General characteristics
- Class & type: Type XXI submarine
- Displacement: 1,621 t (1,595 long tons) surfaced; 1,819 t (1,790 long tons) submerged;
- Length: 76.70 m (251 ft 8 in) (o/a); 60.50 m (198 ft 6 in) (p/h);
- Beam: 8 m (26 ft 3 in) (o/a); 5.3 m (17 ft 5 in) (p/h);
- Height: 11.30 m (37 ft 1 in)
- Draught: 6.32 m (20 ft 9 in)
- Installed power: 4,000 PS (2,900 kW; 3,900 shp) (diesel drive); 5,000 PS (3,700 kW; 4,900 shp) (standard electric drive); 226 PS (166 kW; 223 shp) (silent electric drive);
- Propulsion: Diesel/Electric; 2 × MAN M6V40/46KBB supercharged 6-cylinder diesel engines ; 2 × SSW GU365/30 double-acting electric motors ; 2 × SSW GV232/28 silent running electric motors;
- Speed: Surfaced:; 15.6 knots (28.9 km/h; 18.0 mph) (diesel); 17.9 knots (33.2 km/h; 20.6 mph) (electric); Submerged:; 17.2 knots (31.9 km/h; 19.8 mph) (electric); 6.1 knots (11.3 km/h; 7.0 mph) (silent running motors);
- Range: 15,500 nmi (28,700 km; 17,800 mi) at 10 knots (19 km/h; 12 mph) surfaced; 340 nmi (630 km; 390 mi) at 5 knots (9.3 km/h; 5.8 mph) submerged;
- Test depth: 280 m (920 ft)
- Complement: 57–60 crewmen
- Sensors & processing systems: Type F432 D2 Radar Transmitter; FuMB Ant 3 Bali Radar Detector;
- Armament: 6 × bow torpedo tubes; 23 × 53.3 cm (21 in) torpedoes or 17 × torpedoes and 12 × TMC mines; 4 × 2 cm (0.8 in) AA guns or; 4 × 3.7 cm (1.5 in) AA guns;

Service record
- Part of: 4th U-boat Flotilla; 7 January – 2 May 1945;
- Identification codes: M 49 924
- Commanders: Oblt.z.S. Siegfried Breinlinger; 7 January – 4 May 1945;
- Operations: None
- Victories: None

= German submarine U-3018 =

German World War II submarine

German submarine U-3018 was a Type XXI U-boat (one of the "Elektroboote") of Nazi Germany's Kriegsmarine, built for service in World War II. She was ordered on 6 November 1943, and was laid down on 18 September 1944 at AG Weser, Bremen as yard number 1177. She was launched on 9 November 1944, and commissioned under the command of Oberleutnant zur See Siegfried Breinlinger on 7 January 1945.

==Design==
Like all Type XXI U-boats, U-3018 had a displacement of 1621 t when at the surface and 1819 t while submerged.
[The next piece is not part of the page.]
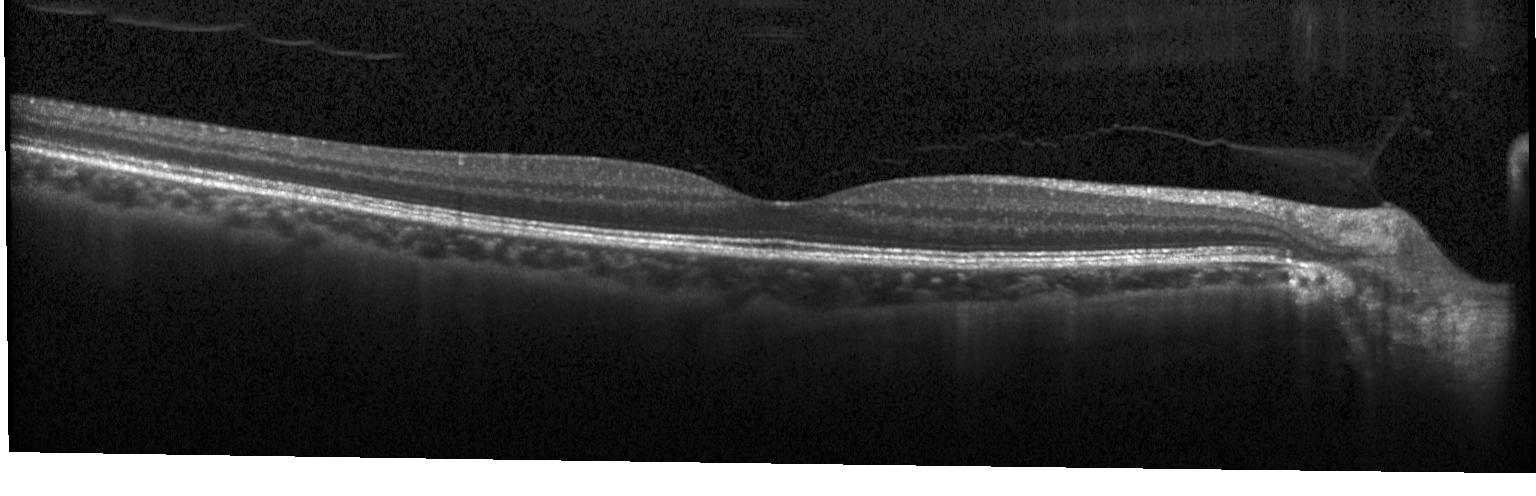 OCT line scan — Assessment: no CNV, no DME, and no drusen.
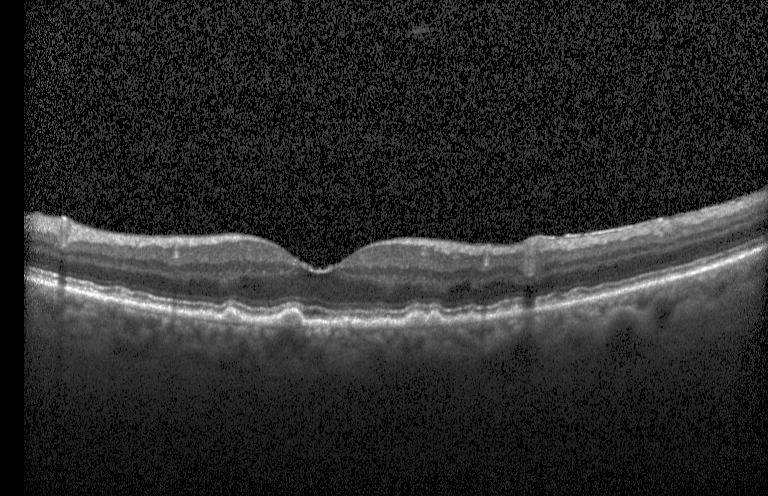 Retinal OCT cross-section showing multiple drusen.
She had a total length of 76.70 m (o/a), a beam of 8 m, and a draught of 6.32 m. The submarine was powered by two MAN SE supercharged six-cylinder M6V40/46KBB diesel engines each providing 4000 PS, two Siemens-Schuckert GU365/30 double-acting electric motors each providing 5000 PS, and two Siemens-Schuckert silent running GV232/28 electric motors each providing 226 PS.

The submarine had a maximum surface speed of 15.6 kn and a submerged speed of 17.2 kn. When running on silent motors the boat could operate at a speed of 6.1 kn. When submerged, the boat could operate at 5 kn for 340 nmi; when surfaced, she could travel 15500 nmi at 10 kn. U-3018 was fitted with six 53.3 cm torpedo tubes in the bow and four 2 cm C/30 anti-aircraft guns. She could carry twenty-three torpedoes or seventeen torpedoes and twelve mines. The complement was five officers and fifty-two men.

==Fate==
U-3018 was scuttled on 2 May 1945, at Travemünde, as part of Operation Regenbogen. The wreck was later raised and broken up.